令和八年一月下旬 栃木県栃木市の星宮神社に参拝しました。

保延四年(1138)創立
御祭神 磐裂命 根裂命
彫師 甚八

拝殿の中を覗いてみます。

正面扉脇は牡丹の花。

案内板によると彫師は彫物大工甚八。

甚八と言えば 佐野市の賀茂別雷神社御本殿彫師の一人が 斉藤甚八。同じ人かどうかは分かりませんが 雲や竹の感じが似ていると思います。

立派な御本殿がありそうです。

猫とかの小動物避けでしょうか。元あった格子の間に更に格子を追加してあって 隙間が非常に狭いです。

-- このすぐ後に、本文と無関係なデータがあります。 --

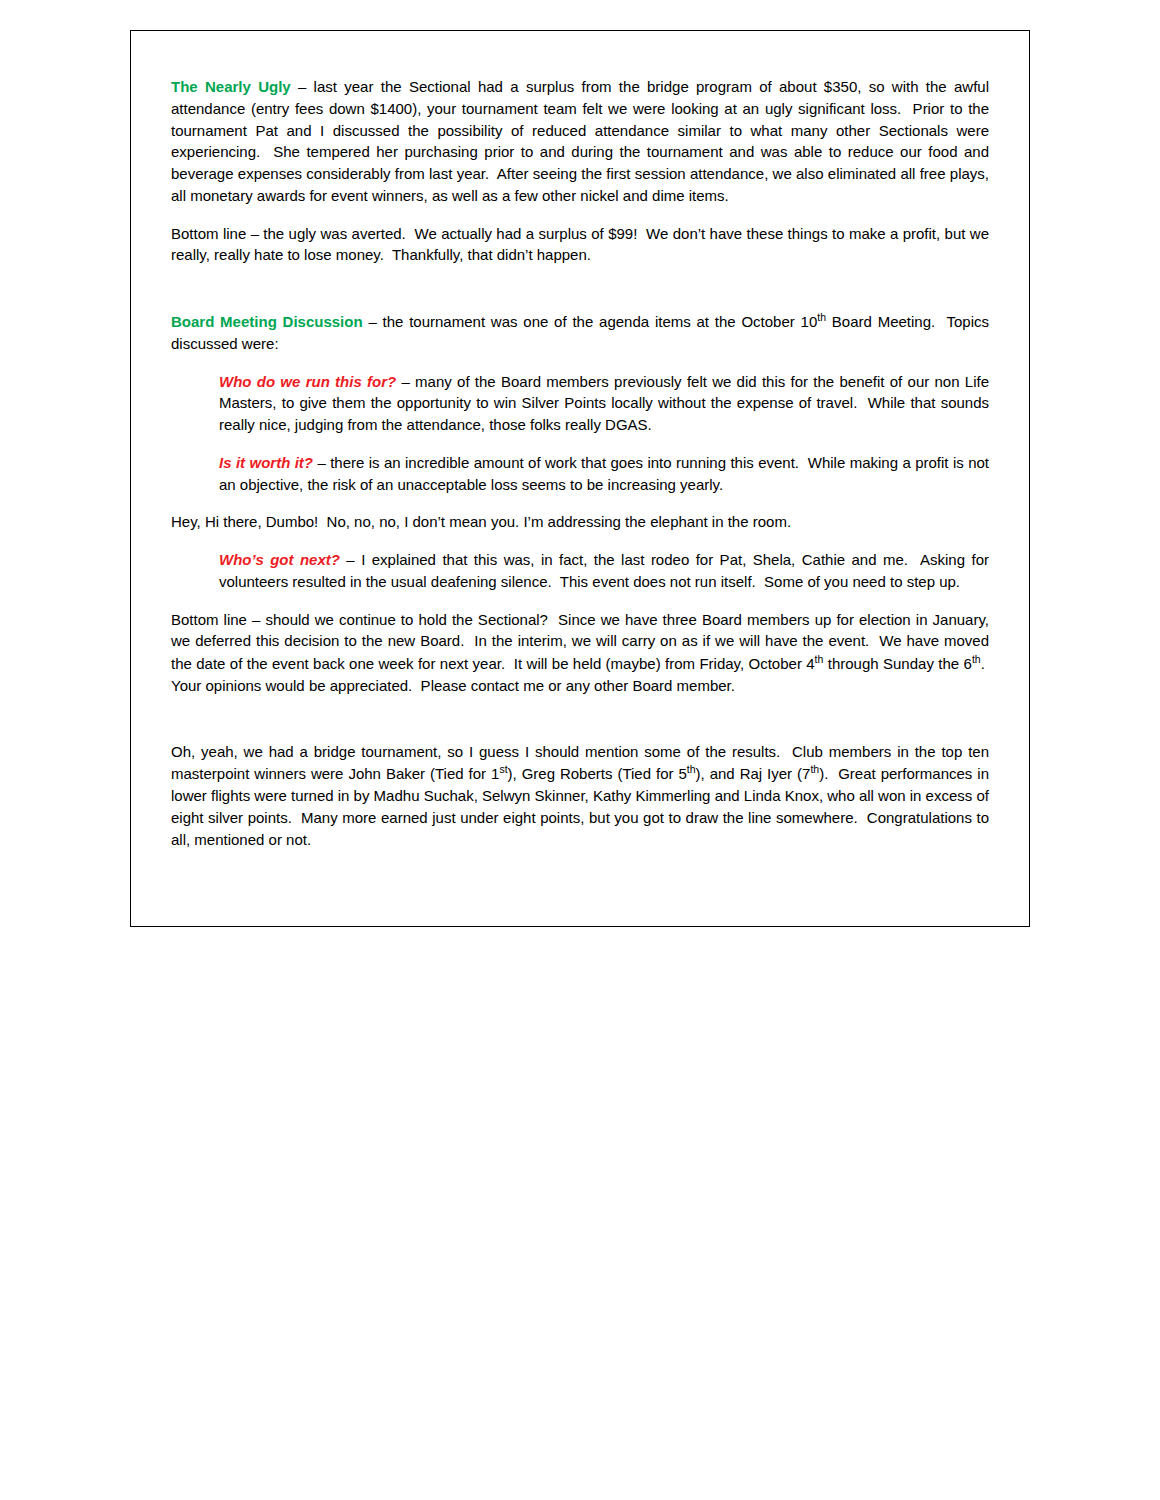The Nearly Ugly – last year the Sectional had a surplus from the bridge program of about $350, so with the awful attendance (entry fees down $1400), your tournament team felt we were looking at an ugly significant loss. Prior to the tournament Pat and I discussed the possibility of reduced attendance similar to what many other Sectionals were experiencing. She tempered her purchasing prior to and during the tournament and was able to reduce our food and beverage expenses considerably from last year. After seeing the first session attendance, we also eliminated all free plays, all monetary awards for event winners, as well as a few other nickel and dime items.
Bottom line – the ugly was averted. We actually had a surplus of $99! We don’t have these things to make a profit, but we really, really hate to lose money. Thankfully, that didn’t happen.
Board Meeting Discussion – the tournament was one of the agenda items at the October 10th Board Meeting. Topics discussed were:
Who do we run this for? – many of the Board members previously felt we did this for the benefit of our non Life Masters, to give them the opportunity to win Silver Points locally without the expense of travel. While that sounds really nice, judging from the attendance, those folks really DGAS.
Is it worth it? – there is an incredible amount of work that goes into running this event. While making a profit is not an objective, the risk of an unacceptable loss seems to be increasing yearly.
Hey, Hi there, Dumbo! No, no, no, I don’t mean you. I’m addressing the elephant in the room.
Who’s got next? – I explained that this was, in fact, the last rodeo for Pat, Shela, Cathie and me. Asking for volunteers resulted in the usual deafening silence. This event does not run itself. Some of you need to step up.
Bottom line – should we continue to hold the Sectional? Since we have three Board members up for election in January, we deferred this decision to the new Board. In the interim, we will carry on as if we will have the event. We have moved the date of the event back one week for next year. It will be held (maybe) from Friday, October 4th through Sunday the 6th. Your opinions would be appreciated. Please contact me or any other Board member.
Oh, yeah, we had a bridge tournament, so I guess I should mention some of the results. Club members in the top ten masterpoint winners were John Baker (Tied for 1st), Greg Roberts (Tied for 5th), and Raj Iyer (7th). Great performances in lower flights were turned in by Madhu Suchak, Selwyn Skinner, Kathy Kimmerling and Linda Knox, who all won in excess of eight silver points. Many more earned just under eight points, but you got to draw the line somewhere. Congratulations to all, mentioned or not.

御本殿は一般的な一間社流造。大き過ぎず小さ過ぎず 手頃な御本殿と言えるでしょう。

縁下が大工やボード屋さんのペケ台(板を十字に立てて上に板を置いた簡易作業台)みたいな感じです。

胴羽目は豊干禅師と虎。

左下隅に「ほり物大工 當村甚八◯」と銘がありました。甚八の下の字は 周に久?


背面脇障子は 牛に水を飲ませに川へ向かう 高士 巣父。

許由が穢れた耳を川で洗っていると知って 来た道を引き返す変人です。

牛からしたらどうでも良い事。「喉が渇いたなぁモウ」

案内板によると背面胴羽目は「トリモチを竿の先に巻き付け、小鳥を捕獲する様子」だそうです。

出典となる説話か何かがあると思うのですが。。。

案内板を書いた人も分からなかったのでしょう。

よくある事です。

険しい面構え。真剣そのものです。

この人だけ穏やかな表情。

こちらにも何か彫ってあります。「〜〜〜京みなと(?)町二丁目」と彫ってある様に見えます。土地の名称かも知れません。

左側脇障子は右と対になる 高士 許由。

堯帝に位を譲るといわれ「穢れた事を聞いて耳が穢れた」として 川で耳を洗う こちらもかなりの変人。


左面です。

胴羽目は寒山拾得。

巻物を広げる寒山。

箒と共に表される事が多い 拾得。

寒山は豊干禅師の弟子とされます。

拾得は 豊干禅師に拾われて仕事を得たのが名前の由来とされます。

寒山と拾得は仲が良く いつも子供のように遊び回っていたと言います。

後世になって 豊干禅師が釈迦 寒山は文殊菩薩 拾得は普賢菩薩の化身と言われる様になった様です。

こちらにも「ほり物大工 當村甚八◯」と銘がありました。甚八の下の字はやはり 周に久?


賀茂別雷神社御本殿の彫師・斉藤甚八と こちらの彫師・甚八が同じ人だと仮定して比べてみると 白木のままの方が合うタイプの彫師だと思いますね。まあ 塗師の技量も関係してきますが。